* DATA PROVIDED

►

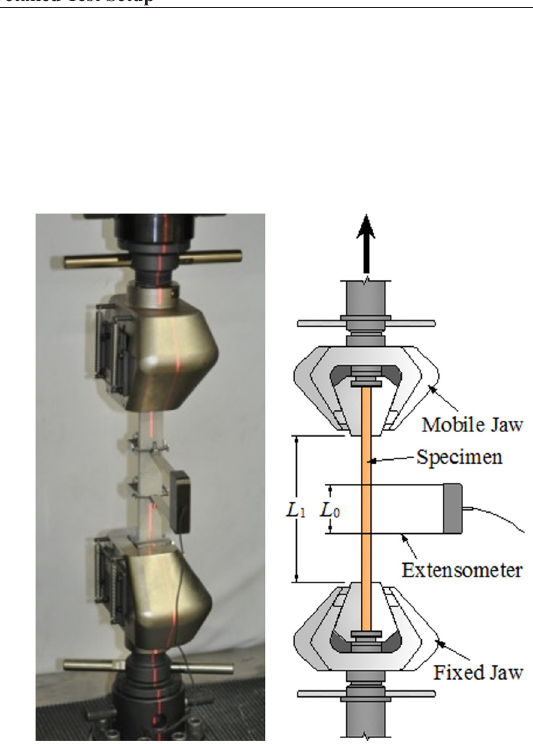
Table 2. Detailed information of performed test setups and corresponding expressions used to determine the mechanical properties. Test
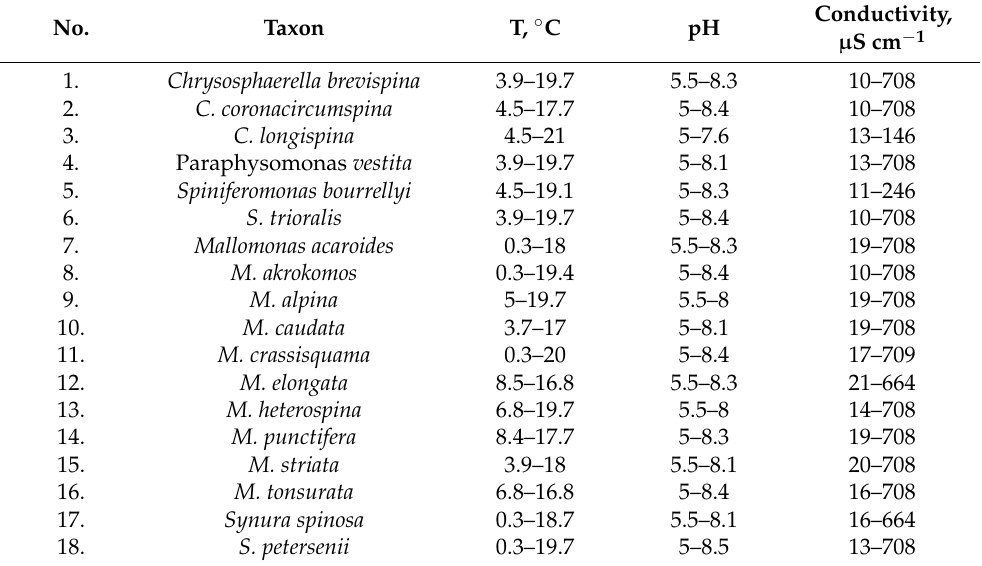
Table 3. Species of silica-scaled chrysophyceans found in the majority of the water bodies located above the 60th parallel north (see Table 1 for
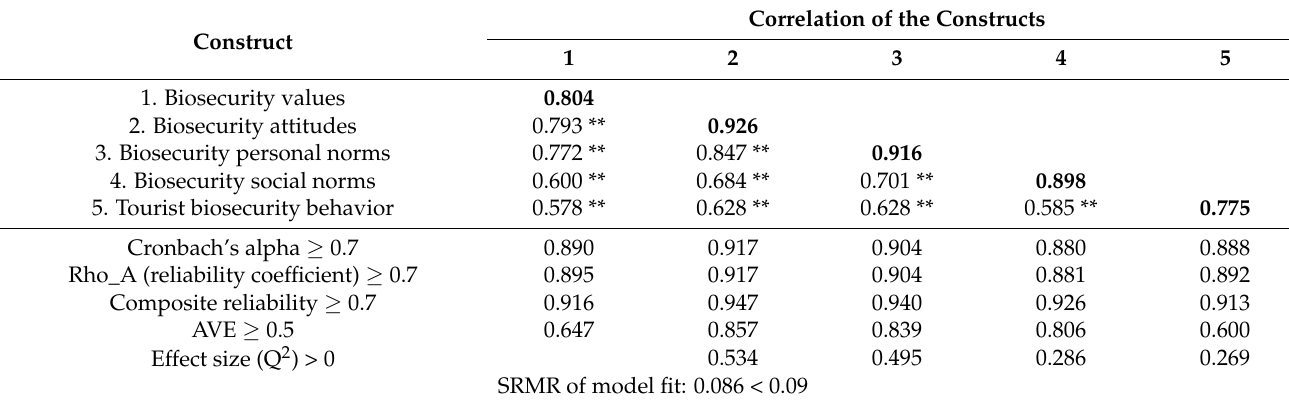
Table 4. Reliability and discriminant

◄

* TASK PROMPT
Give back the full listing above word for word, and let no picture through.

* RESPONSE AREA
Table 2. Detailed information of performed test setups and corresponding expressions used to determine the mechanical properties. Test
Table 3. Species of silica-scaled chrysophyceans found in the majority of the water bodies located above the 60th parallel north (see Table 1 for
Table 4. Reliability and discriminant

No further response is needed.